The majority of my neighborhood lacks sidewalks; however, once in a while, one will appear out of nowhere, then disappear into some bushes.
Saturday afternoon, I took the punk for a walk. He wasn't enjoying the outing as much as I had hoped he would, so we were on our way back home when (soon after taking this picture,) I heard a man moaning and groaning. I noticed that the older gentleman who had been sitting on his front porch when we passed him going north was no longer there. It puzzled and alarmed me a bit, but I was more curious than afraid. I left the punk in his stroller on the driveway and ventured down the side of the house towards the moaning.
Narrow cement steps descended from the front yard to the back yard, and lying across them were some tree branches. A man ("Mr. X") was stumbling down the last two steps and he had obviously had some kind of accident. His shirt sleeve was torn, and he was bleeding from his elbow and his head. I said, "Sir? Excuse me, Sir, are you hurt?" All the while, he was still moaning, more from shock, I think, than anything else. I asked him if he would like me to call 911, but he refused. Besides being scraped up and a little frightened and winded, he seemed okay. So, after retrieving the punk from his stroller, I met Mr. X inside his house where he attempted to get a hold of his wife while I got him a glass of water.
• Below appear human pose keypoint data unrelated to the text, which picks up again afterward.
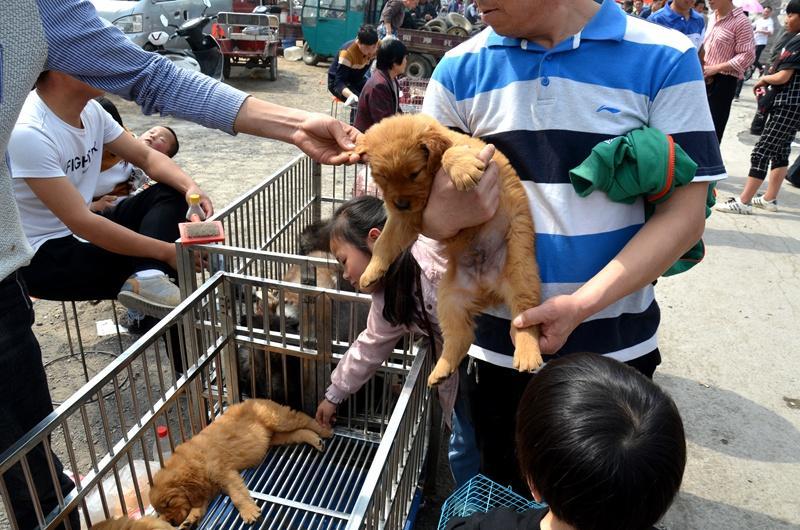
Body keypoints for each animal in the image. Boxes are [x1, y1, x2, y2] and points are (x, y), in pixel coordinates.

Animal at [149, 398, 332, 524]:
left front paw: (249, 512)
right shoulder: (207, 488)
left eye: (169, 502)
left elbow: (236, 495)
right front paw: (191, 518)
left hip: (278, 419)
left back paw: (325, 430)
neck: (193, 463)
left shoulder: (223, 472)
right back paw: (316, 440)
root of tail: (253, 399)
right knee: (298, 432)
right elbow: (200, 504)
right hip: (276, 437)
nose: (171, 523)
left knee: (303, 419)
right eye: (159, 510)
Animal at [356, 112, 544, 384]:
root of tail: (489, 288)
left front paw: (463, 169)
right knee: (460, 336)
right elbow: (385, 242)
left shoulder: (476, 153)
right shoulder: (407, 218)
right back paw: (441, 370)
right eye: (382, 177)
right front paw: (371, 272)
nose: (400, 204)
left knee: (524, 320)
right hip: (451, 299)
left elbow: (451, 153)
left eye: (414, 173)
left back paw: (528, 353)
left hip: (521, 272)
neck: (432, 178)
Now that I think about it, it was odd that I was in a stranger's home rummaging around his kitchen trying to find the glasses (which were in the last cupboard I opened, because that's always how those things go), but at the time, it was the most natural thing in the world. A nice gentleman needed my assistance and I was there at the right time. It turns out, he was trying to carry branches up the cement steps to the garbage can, but somehow lost his footing and tumbled down the unforgiving terrain.
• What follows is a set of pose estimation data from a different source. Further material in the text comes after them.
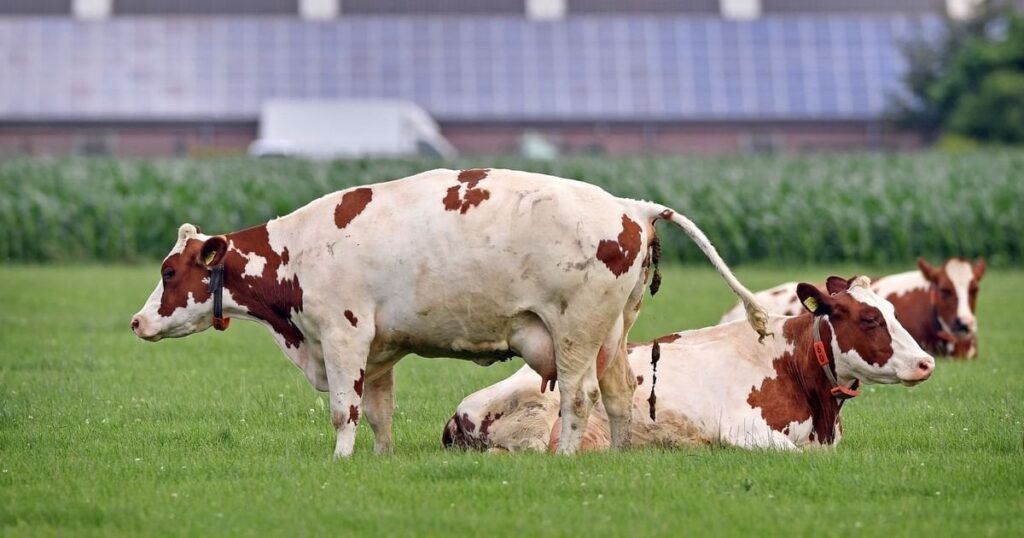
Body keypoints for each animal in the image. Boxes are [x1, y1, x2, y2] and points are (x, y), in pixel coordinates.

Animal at [131, 168, 769, 457]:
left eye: (169, 272)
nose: (137, 321)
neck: (299, 251)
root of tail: (629, 206)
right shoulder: (380, 350)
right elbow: (379, 413)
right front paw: (380, 461)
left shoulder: (342, 336)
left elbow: (344, 411)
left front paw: (340, 460)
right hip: (612, 332)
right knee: (617, 394)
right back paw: (617, 455)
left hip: (576, 332)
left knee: (578, 395)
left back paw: (567, 456)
I called my man and asked him to come over to help me make sure Mr. X was alright. On his way over, he brought the neighbors who live across the street from the man. These are the
same neighbors who helped me when I locked myself out of the house the week before. They are busy people, rescuing everyone around them from crises.
The next day, Mr. X's wife, Mrs. X, retold the story over the pulpit in testimony meeting. Because I was in the mother's lounge with the punk, I only heard bits and pieces, but was commended later for coming to Mr. X's rescue. Apparently, a story becomes better and better the more it is told because today, when a friend in the neighborhood learned that it was me who had "found Mr. X," she was greatly impressed. She had heard that he was lying on the ground when I came to his aid. I'm hoping that as the story circulates, I'll eventually be the girl who, upon finding poor Mr. X at the bottom of a ravine in a pool of his blood, which was pulsating from his severed arm, made a tourniquet from my bra and reattached his limb using my MacGyver skills and grass woven from his overgrown lawn.